**WHAT THE TASK REQUIRES:**
Only a number is wanted: how many lines of the entries include the string "Windows"?

════════════════

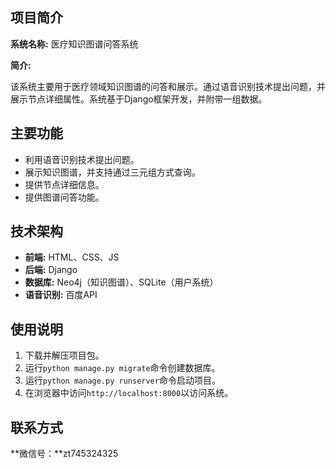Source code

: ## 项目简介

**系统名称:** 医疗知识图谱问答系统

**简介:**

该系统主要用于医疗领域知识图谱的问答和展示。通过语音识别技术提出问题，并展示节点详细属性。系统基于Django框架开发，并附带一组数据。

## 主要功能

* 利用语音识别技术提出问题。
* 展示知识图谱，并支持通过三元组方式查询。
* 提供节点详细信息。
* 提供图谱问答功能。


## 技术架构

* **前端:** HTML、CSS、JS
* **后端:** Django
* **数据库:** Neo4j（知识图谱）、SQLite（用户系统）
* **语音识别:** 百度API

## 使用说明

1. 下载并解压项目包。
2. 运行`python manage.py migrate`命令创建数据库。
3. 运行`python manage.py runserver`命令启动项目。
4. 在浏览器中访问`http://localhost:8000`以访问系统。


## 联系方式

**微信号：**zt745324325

════════════════

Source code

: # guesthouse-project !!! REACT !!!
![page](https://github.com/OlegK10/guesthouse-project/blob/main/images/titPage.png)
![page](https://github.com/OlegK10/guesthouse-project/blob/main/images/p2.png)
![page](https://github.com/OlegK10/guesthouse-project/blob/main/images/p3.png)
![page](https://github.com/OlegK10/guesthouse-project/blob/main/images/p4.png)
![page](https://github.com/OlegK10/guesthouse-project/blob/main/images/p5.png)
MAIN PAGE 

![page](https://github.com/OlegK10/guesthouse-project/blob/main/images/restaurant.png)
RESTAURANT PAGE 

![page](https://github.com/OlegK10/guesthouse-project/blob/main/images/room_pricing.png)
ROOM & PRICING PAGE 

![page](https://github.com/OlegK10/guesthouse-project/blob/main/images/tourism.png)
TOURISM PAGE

════════════════

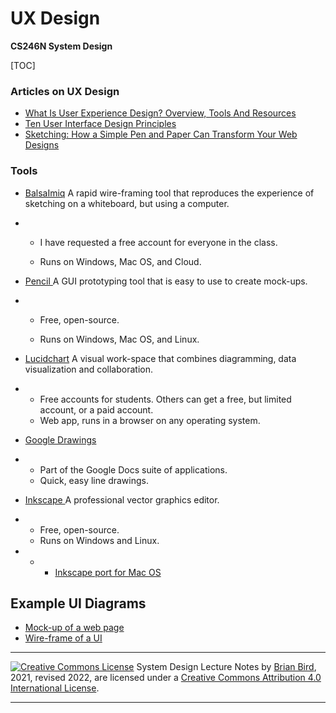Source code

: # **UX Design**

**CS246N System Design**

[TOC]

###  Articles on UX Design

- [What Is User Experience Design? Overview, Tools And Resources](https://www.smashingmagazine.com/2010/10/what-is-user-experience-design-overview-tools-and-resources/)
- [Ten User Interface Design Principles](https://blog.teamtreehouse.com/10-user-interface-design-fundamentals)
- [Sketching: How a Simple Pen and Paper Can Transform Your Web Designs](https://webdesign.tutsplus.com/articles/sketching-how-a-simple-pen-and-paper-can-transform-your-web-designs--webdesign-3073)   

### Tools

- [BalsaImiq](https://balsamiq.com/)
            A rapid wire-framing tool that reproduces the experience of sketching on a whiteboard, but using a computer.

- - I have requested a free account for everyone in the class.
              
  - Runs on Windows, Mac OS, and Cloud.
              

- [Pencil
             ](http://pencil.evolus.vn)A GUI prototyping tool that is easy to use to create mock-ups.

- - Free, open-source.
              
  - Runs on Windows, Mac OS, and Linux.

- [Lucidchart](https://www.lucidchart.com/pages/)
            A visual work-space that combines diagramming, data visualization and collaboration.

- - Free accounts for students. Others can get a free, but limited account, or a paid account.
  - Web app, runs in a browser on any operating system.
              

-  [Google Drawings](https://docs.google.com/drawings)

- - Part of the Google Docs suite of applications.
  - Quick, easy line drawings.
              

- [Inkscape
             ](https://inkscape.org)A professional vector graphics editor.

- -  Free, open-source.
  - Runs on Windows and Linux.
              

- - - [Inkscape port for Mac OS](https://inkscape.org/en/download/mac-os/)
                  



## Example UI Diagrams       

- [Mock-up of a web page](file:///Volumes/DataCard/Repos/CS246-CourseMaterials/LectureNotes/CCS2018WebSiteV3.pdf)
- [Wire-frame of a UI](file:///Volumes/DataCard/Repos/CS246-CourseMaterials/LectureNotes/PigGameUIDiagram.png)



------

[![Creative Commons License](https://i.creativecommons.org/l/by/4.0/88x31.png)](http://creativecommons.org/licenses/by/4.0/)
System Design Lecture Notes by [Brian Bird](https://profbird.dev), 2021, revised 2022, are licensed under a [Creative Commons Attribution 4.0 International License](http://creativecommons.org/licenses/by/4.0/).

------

════════════════

**RESPONSE TO THIS EXERCISE:**
3